# Given exercise
Reproduce, character for character, the stretch of the entries from their first line through the line containing "1466 756 11 8 29 1.7", and nothing beyond it.

Collected data

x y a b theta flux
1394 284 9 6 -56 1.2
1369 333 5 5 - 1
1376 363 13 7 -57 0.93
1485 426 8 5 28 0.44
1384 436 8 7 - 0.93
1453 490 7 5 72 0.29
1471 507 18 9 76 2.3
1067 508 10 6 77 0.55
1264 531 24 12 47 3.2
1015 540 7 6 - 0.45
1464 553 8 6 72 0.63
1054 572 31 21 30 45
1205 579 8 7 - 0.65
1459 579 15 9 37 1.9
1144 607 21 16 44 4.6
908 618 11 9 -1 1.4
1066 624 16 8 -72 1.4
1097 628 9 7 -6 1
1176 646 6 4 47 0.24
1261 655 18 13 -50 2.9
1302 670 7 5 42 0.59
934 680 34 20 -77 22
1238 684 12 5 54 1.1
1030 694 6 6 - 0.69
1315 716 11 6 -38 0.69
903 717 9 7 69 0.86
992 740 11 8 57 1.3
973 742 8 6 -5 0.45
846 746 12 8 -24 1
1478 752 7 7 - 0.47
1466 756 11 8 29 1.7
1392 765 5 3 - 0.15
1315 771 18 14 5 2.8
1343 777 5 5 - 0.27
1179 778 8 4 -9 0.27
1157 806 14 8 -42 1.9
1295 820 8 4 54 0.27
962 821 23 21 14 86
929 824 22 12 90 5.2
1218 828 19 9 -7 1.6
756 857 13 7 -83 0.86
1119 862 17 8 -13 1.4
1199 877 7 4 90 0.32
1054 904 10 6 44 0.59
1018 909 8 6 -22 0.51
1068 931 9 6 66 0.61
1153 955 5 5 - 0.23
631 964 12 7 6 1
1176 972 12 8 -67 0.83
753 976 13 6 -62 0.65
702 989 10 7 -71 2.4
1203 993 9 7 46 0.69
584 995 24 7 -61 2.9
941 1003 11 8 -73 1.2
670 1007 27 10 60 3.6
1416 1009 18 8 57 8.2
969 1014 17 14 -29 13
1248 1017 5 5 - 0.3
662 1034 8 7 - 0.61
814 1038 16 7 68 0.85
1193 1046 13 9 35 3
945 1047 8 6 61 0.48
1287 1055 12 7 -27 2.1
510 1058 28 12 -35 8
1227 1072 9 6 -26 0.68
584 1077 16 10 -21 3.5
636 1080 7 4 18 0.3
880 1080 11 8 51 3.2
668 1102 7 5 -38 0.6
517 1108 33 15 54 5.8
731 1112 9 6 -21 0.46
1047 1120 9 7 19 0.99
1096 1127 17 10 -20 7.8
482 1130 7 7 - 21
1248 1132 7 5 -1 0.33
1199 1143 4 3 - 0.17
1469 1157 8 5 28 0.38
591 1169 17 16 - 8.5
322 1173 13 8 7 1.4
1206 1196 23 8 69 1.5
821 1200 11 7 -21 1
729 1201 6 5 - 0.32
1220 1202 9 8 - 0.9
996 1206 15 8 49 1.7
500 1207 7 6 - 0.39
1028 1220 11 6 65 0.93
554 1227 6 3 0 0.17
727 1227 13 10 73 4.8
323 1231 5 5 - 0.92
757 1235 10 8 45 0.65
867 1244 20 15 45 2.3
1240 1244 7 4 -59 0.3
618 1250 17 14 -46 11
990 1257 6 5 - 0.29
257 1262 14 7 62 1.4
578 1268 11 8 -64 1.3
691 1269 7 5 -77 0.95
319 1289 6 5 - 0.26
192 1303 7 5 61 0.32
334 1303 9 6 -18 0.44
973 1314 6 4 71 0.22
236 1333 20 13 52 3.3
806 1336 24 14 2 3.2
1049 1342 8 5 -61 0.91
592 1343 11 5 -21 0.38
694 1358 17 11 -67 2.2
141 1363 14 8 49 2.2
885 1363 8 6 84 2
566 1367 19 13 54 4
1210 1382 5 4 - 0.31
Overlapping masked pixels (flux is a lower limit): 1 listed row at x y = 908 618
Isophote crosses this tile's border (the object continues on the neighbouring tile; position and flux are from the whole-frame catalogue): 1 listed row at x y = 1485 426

# Task output
x y a b theta flux
1394 284 9 6 -56 1.2
1369 333 5 5 - 1
1376 363 13 7 -57 0.93
1485 426 8 5 28 0.44
1384 436 8 7 - 0.93
1453 490 7 5 72 0.29
1471 507 18 9 76 2.3
1067 508 10 6 77 0.55
1264 531 24 12 47 3.2
1015 540 7 6 - 0.45
1464 553 8 6 72 0.63
1054 572 31 21 30 45
1205 579 8 7 - 0.65
1459 579 15 9 37 1.9
1144 607 21 16 44 4.6
908 618 11 9 -1 1.4
1066 624 16 8 -72 1.4
1097 628 9 7 -6 1
1176 646 6 4 47 0.24
1261 655 18 13 -50 2.9
1302 670 7 5 42 0.59
934 680 34 20 -77 22
1238 684 12 5 54 1.1
1030 694 6 6 - 0.69
1315 716 11 6 -38 0.69
903 717 9 7 69 0.86
992 740 11 8 57 1.3
973 742 8 6 -5 0.45
846 746 12 8 -24 1
1478 752 7 7 - 0.47
1466 756 11 8 29 1.7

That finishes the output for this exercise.